Série d'exercices
a: Répondez aux questions suivantes à partir du texte sur le concert de Tortoise.
(i) Vers quelle heure les membres de Tortoise sont-ils arrivés ?
(ii) Combien de batteries se font face sur scène ?
(iii) Avec quoi joue-t-on l'étrange instrument placé à l'extrémité du côté jardin ?
b: Recopiez le passage du texte sur le concert de Tortoise qui commence à « Puis, les 5 » et se termine à « et un marimba. ».
c: Poursuivez le texte sur le concert de Tortoise à partir de l'endroit où il s'arrête.

Extrait à lire

★ ★ ★ ★

Puis, les 5 maîtres de Tortoise sont arrivés vers 22h15, et les 75 prochaines minutes allaient être délectables. Pas question de jaser de son week-end rendu là.

Du rock au jazz, avec une ferveur presque punk par moments; du prog au krautrock, des signatures de temps inhabituelles, le tout parfaitement maîtrisé par les 5 membres, et en visitant autant le matériel du nouveau disque que les mélodies des précédents.

Sur scène, deux batteries se font face et sont ingénieusement placées au-devant de la scène. Les cinq musiciens sont multiinstrumentistes et passent allègrement du synthé à la batterie, puis au vibraphone, à la guitare ou à la basse. Il y a aussi cet étrange instrument à l’extrémité du côté jardin : un genre de clavier à percussions électronique, joué avec des mailloches. On dirait un croisement entre un drum pad et un marimba.

Quoi qu’il en soit, chaque son est soigneusement choisi, et le tout est tiré vers l’avant par la batterie, qui part parfois sur de folles envolées, ou parfois même les deux batteries, en même temps, qui se donnent la réplique à contre-temps.

★ ★ ★ ★

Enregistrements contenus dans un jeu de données
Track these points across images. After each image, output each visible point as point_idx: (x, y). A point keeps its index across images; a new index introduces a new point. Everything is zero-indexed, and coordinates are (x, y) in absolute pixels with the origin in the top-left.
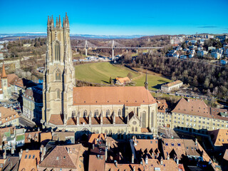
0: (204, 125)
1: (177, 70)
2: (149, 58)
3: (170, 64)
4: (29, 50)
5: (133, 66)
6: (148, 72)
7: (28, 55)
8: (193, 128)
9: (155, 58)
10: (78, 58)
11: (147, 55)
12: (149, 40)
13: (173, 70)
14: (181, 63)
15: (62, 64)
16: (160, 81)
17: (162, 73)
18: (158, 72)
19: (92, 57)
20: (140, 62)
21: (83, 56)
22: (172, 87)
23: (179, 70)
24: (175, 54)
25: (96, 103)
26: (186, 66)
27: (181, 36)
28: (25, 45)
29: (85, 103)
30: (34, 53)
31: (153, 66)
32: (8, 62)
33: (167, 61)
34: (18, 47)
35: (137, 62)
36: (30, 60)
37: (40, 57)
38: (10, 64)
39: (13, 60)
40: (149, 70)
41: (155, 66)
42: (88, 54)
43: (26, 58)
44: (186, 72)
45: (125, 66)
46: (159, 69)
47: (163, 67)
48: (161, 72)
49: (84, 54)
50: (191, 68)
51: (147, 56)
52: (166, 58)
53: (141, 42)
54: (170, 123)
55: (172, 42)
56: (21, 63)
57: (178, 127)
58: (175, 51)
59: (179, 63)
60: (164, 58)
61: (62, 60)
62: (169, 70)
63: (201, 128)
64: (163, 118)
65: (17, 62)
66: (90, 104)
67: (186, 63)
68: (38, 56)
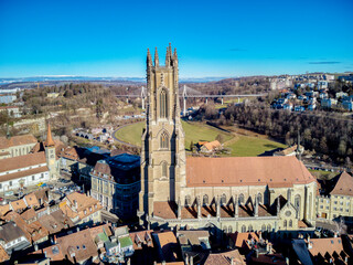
1: (292, 129)
2: (246, 111)
3: (281, 120)
6: (246, 132)
7: (56, 110)
9: (256, 111)
10: (132, 113)
11: (242, 106)
12: (237, 84)
13: (286, 129)
14: (298, 118)
15: (172, 123)
16: (268, 146)
17: (269, 135)
18: (263, 133)
20: (232, 118)
21: (138, 109)
23: (296, 128)
24: (287, 105)
25: (222, 183)
26: (306, 122)
27: (285, 77)
28: (50, 95)
29: (204, 183)
30: (65, 107)
31: (253, 123)
32: (28, 122)
33: (276, 116)
35: (228, 117)
36: (60, 117)
37: (75, 113)
38: (31, 125)
39: (35, 117)
40: (248, 129)
41: (257, 123)
42: (145, 107)
43: (54, 115)
44: (308, 131)
45: (208, 123)
46: (265, 128)
47: (270, 124)
48: (267, 132)
49: (140, 107)
50: (315, 125)
51: (243, 108)
52: (273, 111)
53: (225, 87)
54: (327, 211)
55: (273, 86)
58: (286, 100)
59: (294, 118)
60: (270, 111)
61: (171, 116)
62: (280, 128)
64: (316, 203)
65: (41, 121)
66: (213, 185)
67: (305, 117)
68: (71, 111)
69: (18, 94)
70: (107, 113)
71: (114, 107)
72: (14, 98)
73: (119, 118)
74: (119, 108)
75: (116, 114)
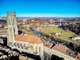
0: (63, 56)
2: (72, 26)
4: (33, 22)
5: (65, 29)
6: (70, 31)
7: (32, 23)
8: (59, 56)
9: (74, 26)
10: (48, 25)
12: (77, 19)
16: (74, 35)
17: (76, 33)
19: (53, 25)
20: (68, 27)
22: (76, 38)
28: (32, 20)
29: (18, 40)
30: (34, 23)
31: (73, 29)
32: (26, 25)
34: (30, 21)
35: (67, 27)
37: (36, 24)
40: (71, 31)
42: (52, 24)
43: (32, 24)
45: (63, 28)
47: (76, 30)
48: (75, 32)
49: (50, 23)
52: (79, 26)
54: (51, 52)
56: (30, 26)
57: (54, 55)
63: (61, 57)
64: (49, 50)
68: (35, 24)
69: (27, 20)
70: (42, 25)
71: (44, 23)
72: (26, 21)
73: (45, 26)
74: (45, 24)
75: (44, 25)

★ ★ ★ ★

Corrigé de l'exercice
a:
(i) Vers 22h15.
(ii) Deux.
(iii) Avec des mailloches.

b:
Puis, les 5 maîtres de Tortoise sont arrivés vers 22h15, et les 75 prochaines minutes allaient être délectables. Pas question de jaser de son week-end rendu là.

Du rock au jazz, avec une ferveur presque punk par moments; du prog au krautrock, des signatures de temps inhabituelles, le tout parfaitement maîtrisé par les 5 membres, et en visitant autant le matériel du nouveau disque que les mélodies des précédents.

Sur scène, deux batteries se font face et sont ingénieusement placées au-devant de la scène. Les cinq musiciens sont multiinstrumentistes et passent allègrement du synthé à la batterie, puis au vibraphone, à la guitare ou à la basse. Il y a aussi cet étrange instrument à l’extrémité du côté jardin : un genre de clavier à percussions électronique, joué avec des mailloches. On dirait un croisement entre un drum pad et un marimba.

c:
Il n’y a pas de mise en scène, pas de projections et les éclairages font le minimum. C’est musicalement que ça se passe, et dans l’interaction subtile mais intelligente entre les musiciens.

Après plus de vingt ans de carrière, les membres de Tortoise sont toujours aussi inspirés et passionnés, puissants et beaux à voir. Ils sont encore et toujours maîtres dans leur catégorie, et ça faisait grand bien de les voir à l’oeuvre à Montréal, surtout dans la relative intimité du Théâtre Fairmount, où l’on pouvait carrément se tenir à quelques pieds d’eux et en prendre plein la gueule. Pour l’amour de la musique, purement et simplement.